Consumo del suolo: ci stiamo giocando 35 ettari al giorno

L'ultima generazione ha consumato un quarto delle campagne coltivate. Il presidente di Coldiretti, Roberto Moncalvo, ricorda come un modello di sviluppo sbagliato ha fatto sì che si sia ridotta «la superficie agricola utilizzabile nel nostro Paese ad appena 12,8 milioni di ettari». Il territorio è diventato più fragile e in sette regioni italiane il 100% dei comuni è a rischio idrogeologico

di Antonietta Nembri

Oggi è il #SoilDay, la giornata dedicata interamente al suolo, ed è stata scelta non a caso per presentare uno studio dell’Ispra da cui emerge come in Italia si continuano a "consumare" 4 metri quadrati al secondo di suolo, ben 35 ettari al giorno.

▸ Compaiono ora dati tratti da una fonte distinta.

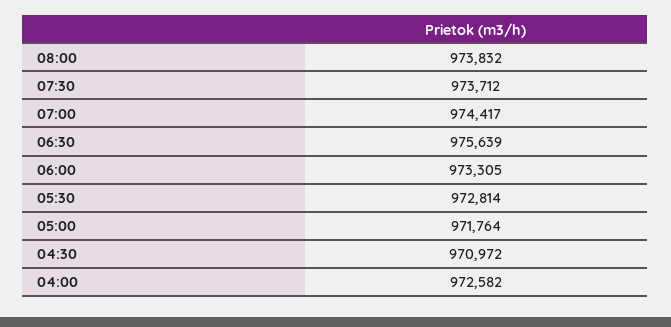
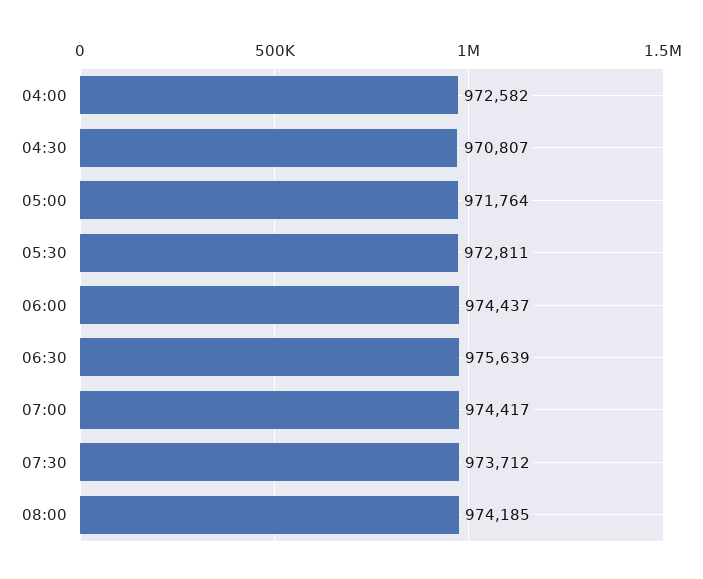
08:00: 973832 -> 974185
06:00: 973305 -> 974437
05:30: 972814 -> 972811
04:30: 970972 -> 970807

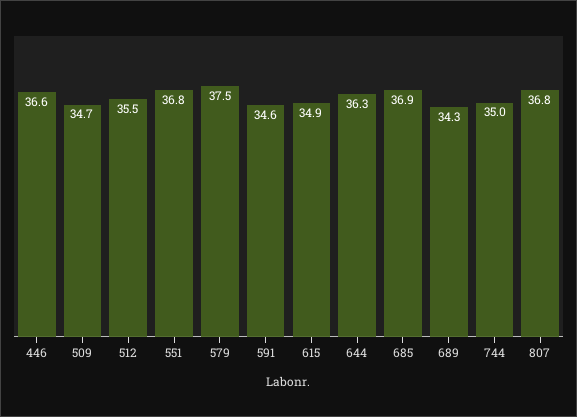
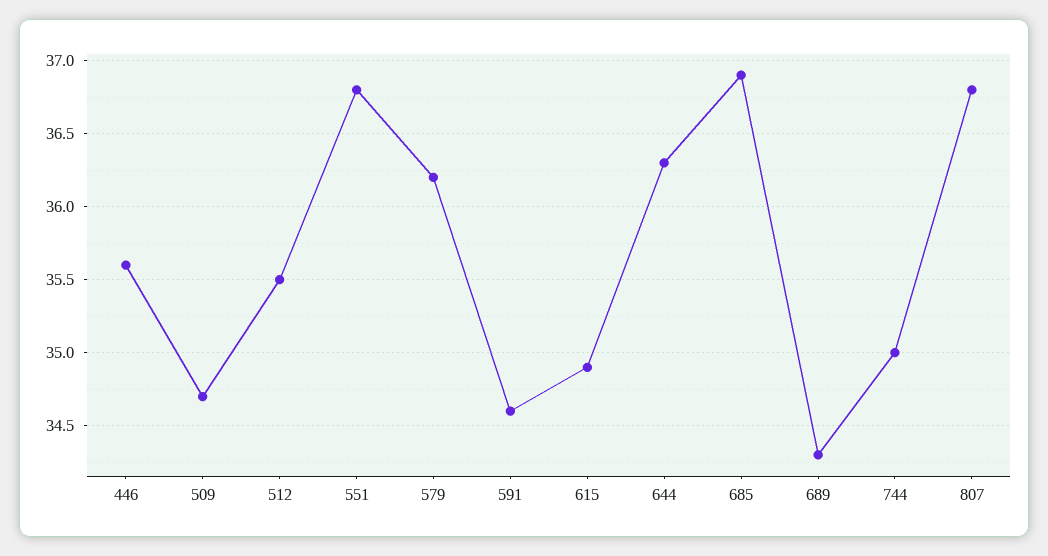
446: 36.6 -> 35.6
579: 37.5 -> 36.2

Negli ultimi 25 anni, il tempo di una generazione, si è perso oltre 1/4 della terra coltivata (-28%) «per colpa della cementificazione e dell’abbandono provocati da un modello di sviluppo sbagliato che ha ridotto la superficie agricola utilizzabile nel nostro Paese ad appena 12,8 milioni di ettari» commenta il presidente della Coldiretti Roberto Moncalvo in occasione dell’associazione bonifiche italiane (Anbi) nel commentare lo studio dell’Ispra che stima in 55mila euro l’anno i costi occulti per ogni ettaro di terreno consumato, «riconoscendo così implicitamente il valore ecosistemico dell’agricoltura in termini produzione, stoccaggio del carbonio, protezione dell’erosione, prevenzione danni provocati dalla mancata infiltrazione dell’acqua e salvaguardia degli impollinatori», osserva una nota di Coldiretti.

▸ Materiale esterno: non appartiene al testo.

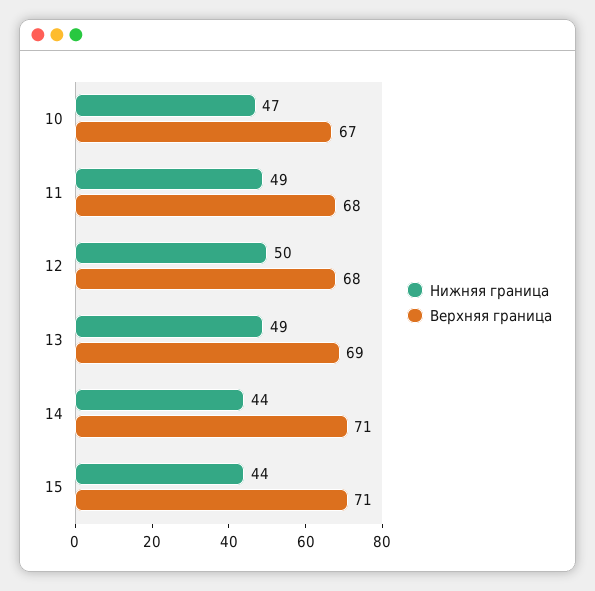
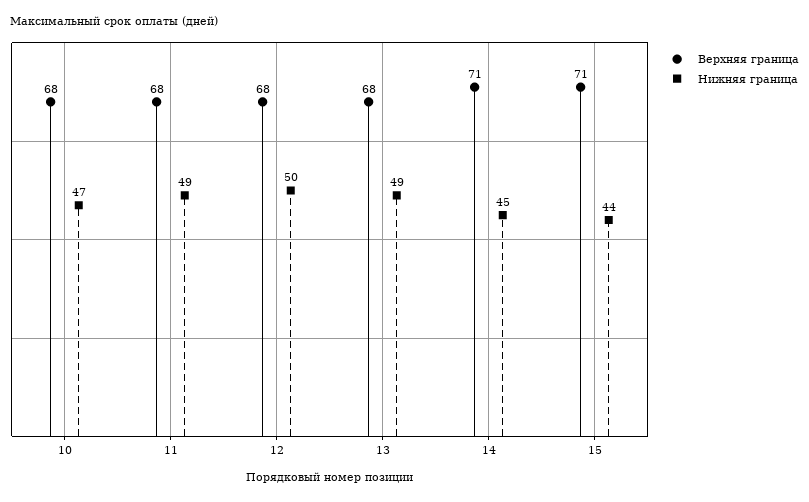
Верхняя граница, 10: 67 -> 68
Верхняя граница, 13: 69 -> 68
Нижняя граница, 14: 44 -> 45

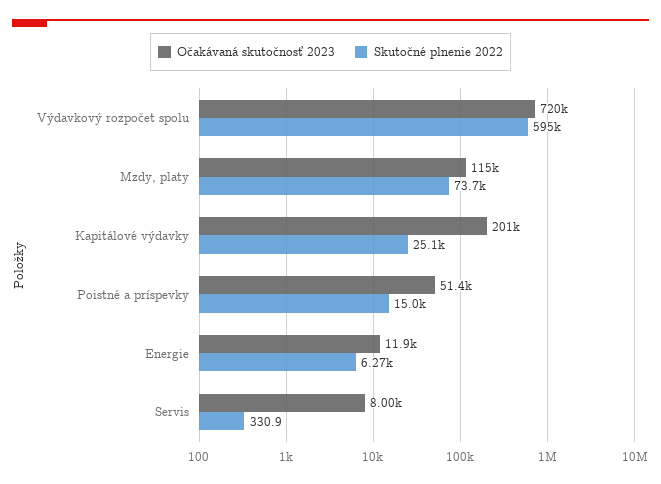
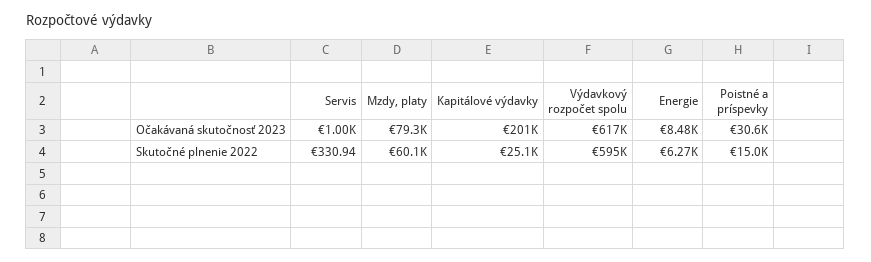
Očakávaná skutočnosť 2023, Výdavkový rozpočet spolu: 720000 -> 617000
Očakávaná skutočnosť 2023, Mzdy, platy: 115000 -> 79300
Skutočné plnenie 2022, Mzdy, platy: 73700 -> 60100
Očakávaná skutočnosť 2023, Poistné a príspevky: 51400 -> 30600
Očakávaná skutočnosť 2023, Energie: 11900 -> 8480
Očakávaná skutočnosť 2023, Servis: 8000 -> 1000

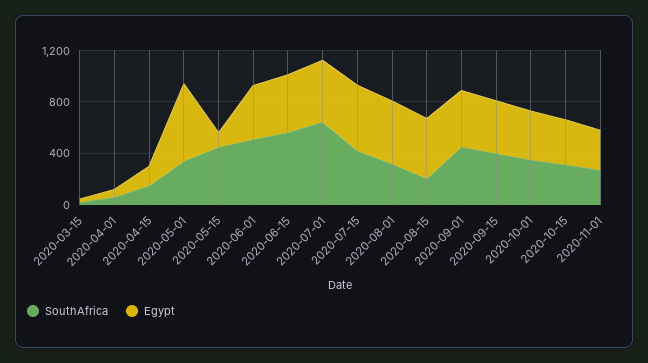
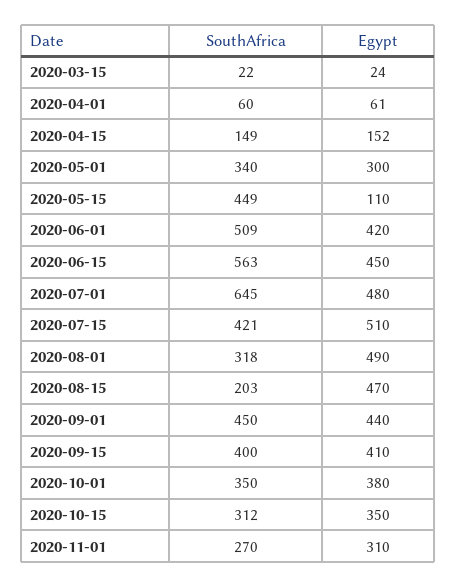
Egypt, 2020-05-01: 600 -> 300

Tutte attività che hanno un valore e che dal 2016 potrebbero costare all’intera collettività italiana oltre 800 milioni l’anno per fronteggiare le conseguenze del consumo di suolo degli ultimi 3 anni, in pratica per compensare il servizio ecosistemico che il terreno non può più fronteggiare: si va dalla produzione agricola (oltre 400 milioni di euro), allo stoccaggio del carbonio (circa 150 milioni), dalla protezione dell'erosione (oltre 120 milioni), ai danni provocati dalla mancata infiltrazione dell'acqua (quasi 100 milioni) e dall'assenza di impollinatori (quasi 3 milioni).

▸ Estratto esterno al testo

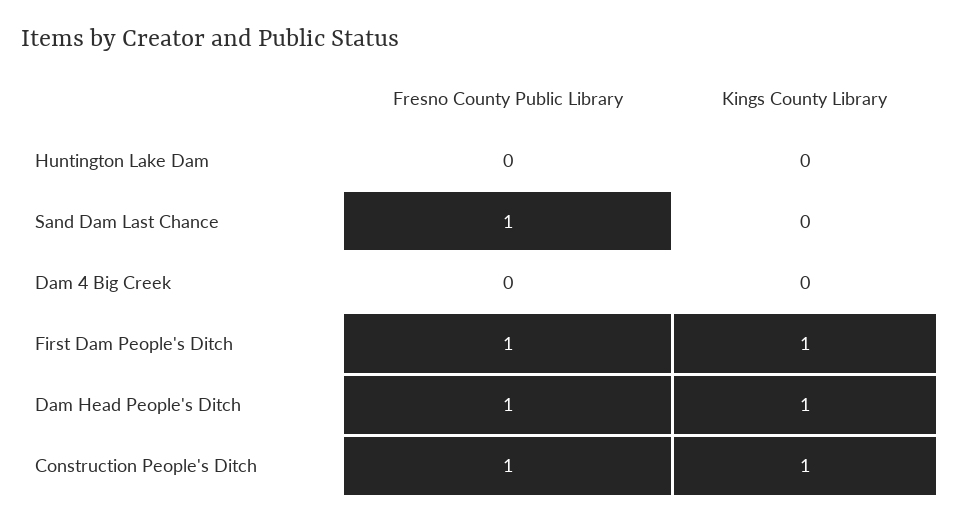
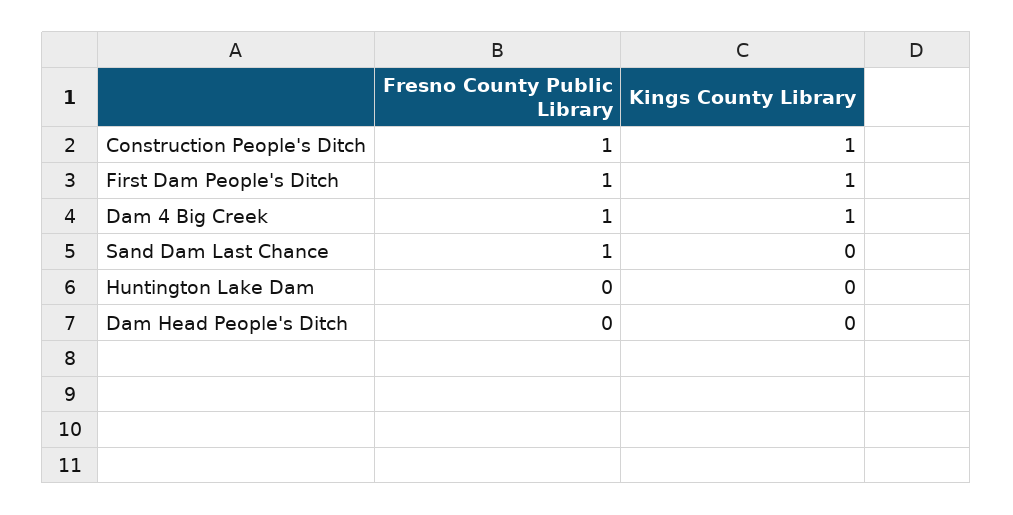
Fresno County Public Library, Dam 4 Big Creek: 0 -> 1
Kings County Library, Dam 4 Big Creek: 0 -> 1
Fresno County Public Library, Dam Head People's Ditch: 1 -> 0
Kings County Library, Dam Head People's Ditch: 1 -> 0

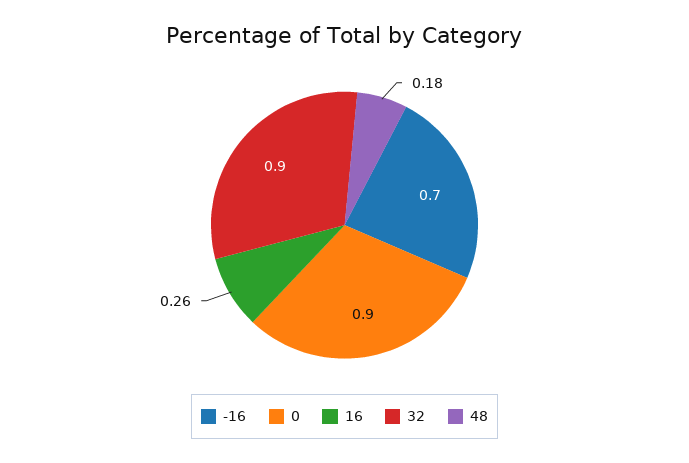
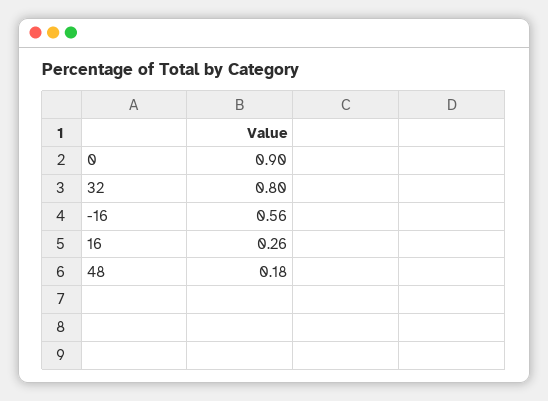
-16: 0.7 -> 0.56
32: 0.9 -> 0.8

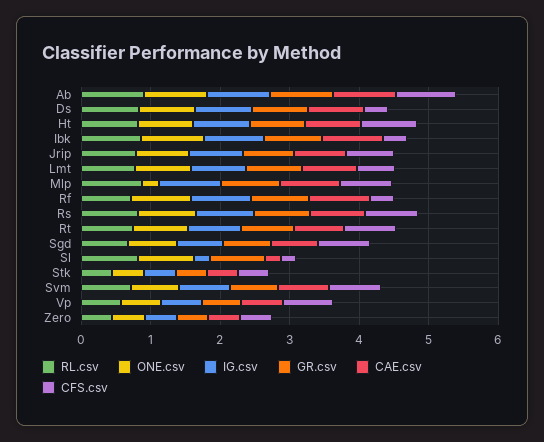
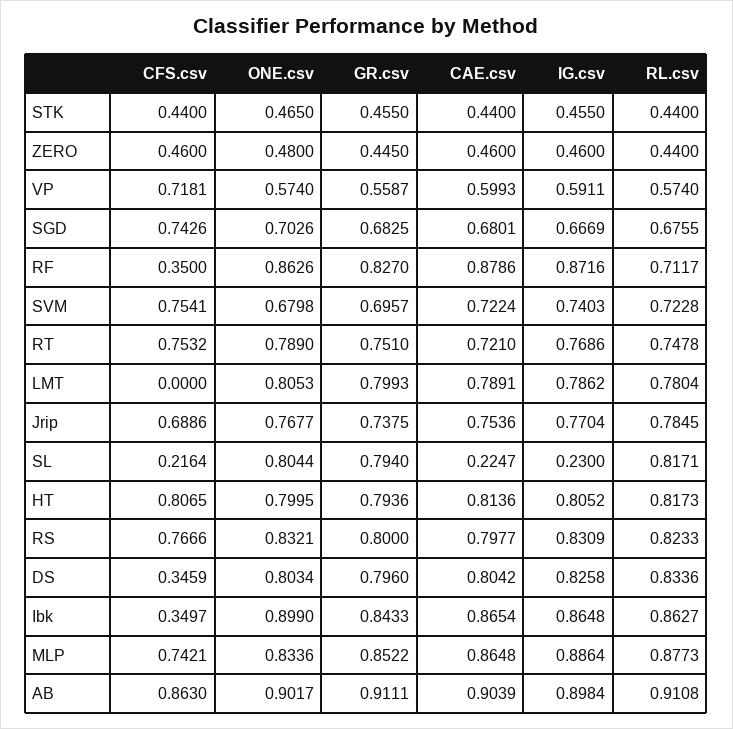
CFS.csv, Lmt: 0.6 -> 0
ONE.csv, Mlp: 0.2 -> 0.8336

Oltretutto, su un territorio meno ricco e divenuto più fragile a causa del consumo di suolo si abbattono – continua la nota di Coldiretti – i cambiamenti climatici con le precipitazioni sempre più intense e frequenti con vere e proprie bombe d’acqua che il terreno non riesce ad assorbire.
Un ulteriore risultato è che sono saliti a 7.145 i comuni italiani, ovvero l'88,3% del totale, che sono a rischio frane e/o alluvioni secondo le elaborazioni Coldiretti su dati Ispra. Di questi 1.640 hanno nel loro territorio solo aree a derivata propensione a fenomeni franosi, 1.607 sono invece i comuni a pericolosità idraulica e 3.898 quelli in cui coesistono entrambi i fenomeni.
Sette le regioni con il 100% dei Comuni a rischio idrogeologico: Valle d'Aosta, Liguria, Emilia Romagna, Toscana, Marche, Molise e Basilicata. A queste si aggiungono Calabria, provincia di Trento, Abruzzo, Piemonte, Sicilia, Campania e Puglia con una percentuale di comuni interessati maggiore del 90%.
Per proteggere la terra e i cittadini che vi vivono, conclude la Coldiretti, «l’Italia deve difendere il proprio patrimonio agricolo e la propria disponibilità di terra fertile con un adeguato riconoscimento sociale, culturale ed economico del ruolo dell’attività agricola».